7. Career & Life Advice: Comparative Advantage and Strengths
[26:56–30:48]
- Early career: Leverage your “superpower” as a student—reach out and build connections aggressively.
"You have the ability to cold message pretty much anyone...the response rate is absurdly high." — Eric [27:11]
- Build 'mental models' early through relationships, learning from many people.
- Target your comparative advantage; surround yourself with people who see your strengths, not just weaknesses.
"How can you be around people that see more in you than you see in yourself?" — David [28:48]
- True career satisfaction (the “smile curve”) comes from accepting and leaning into your unique strengths as you age.
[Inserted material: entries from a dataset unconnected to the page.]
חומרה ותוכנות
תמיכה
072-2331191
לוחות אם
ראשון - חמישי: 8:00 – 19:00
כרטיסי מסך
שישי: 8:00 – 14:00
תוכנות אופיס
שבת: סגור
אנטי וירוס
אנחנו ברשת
"...as you've aged...it's usually just an acceptance of like, ah, my weaknesses are just things that are, you know, I'm not as interested in trying to fix." — Eric [29:04]
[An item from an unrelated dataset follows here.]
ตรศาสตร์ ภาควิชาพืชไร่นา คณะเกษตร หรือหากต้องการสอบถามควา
- Older age is portrayed as an aspirational period of self-acceptance and freedom.
Notable Quotes & Memorable Moments
-
On Early Startup Assessment
"Our stack ranking about one month in did not change indefinitely into the future after that." — Eric Bahn [00:22]
-
On What “Hustle” Really Means
"We want teams that are going above and beyond being able to ship even beyond what seems feasible in any unit of time." — Eric Bahn [01:26]
-
On the Limits of Pedigree
"Pedigree I think is really problematic in that I think it presumes a de-risking, which I just fundamentally don't believe in." — Eric Bahn [11:07]
-
On Venture Honesty
"The longer that I'm in this game as a pre-seed stage investor, the more I'm convinced that all of us are just sheerly guessing, full stop." — Eric Bahn [07:33]
-
On Incentive Structures
"If you're making too much money...we're not working as hard, we're not fighting as hard as we should, we're not hustling as hard." — Eric Bahn [19:33]
-
On Learning Faster
"It's not just that the top PMs write a lot of code. It's the people that write a lot of code become top PMs." — David Weisburd [03:30]
-
On Markups and Seed Strapping
"We have held them at cost for their last raise...and sometimes when we're raising capital, LPs are like, are you guys like kind of dogshit investors here? ... this notion of markups is quite arcane in many cases." — Eric Bahn [22:54]
-
On Cold Outreach as a Student
"Try to gain a lot of mental models by building relationships early with people and don't be afraid to just cold message people." — Eric Bahn [27:11]
Key Timestamps
- 00:00–03:30 – Genesis of “hustle” as a predictive trait
- 03:30–05:31 – The art and science of measuring true hustle pre-investment
- 07:06–10:46 – The debate: concentrated bets vs. “spray and pray” early-stage investing
- 11:07–12:58 – Why pedigree is an overvalued signal; true grit matters more
- 15:43–19:13 – How Hustle Fund’s media and community business supports founders and the fund’s unique model
- 21:29–25:26 – Seed strapping, challenges with markups, and the rise of secondaries
- 26:56–30:48 – Advice to younger self, maximizing comparative advantage, and the “smile curve” of life satisfaction
Tone & Style
The conversation is candid, direct, and full of both humility and practical wisdom. Eric Bahn and David Weisburd share industry skepticism, emphasize self-awareness over ego, and bring a founder-to-founder authenticity to the discussion.
For anyone curious about how modern pre-seed VC funds think, how founders can actually signal their potential, or how new capital structures are adapting to today’s realities—this episode is a must.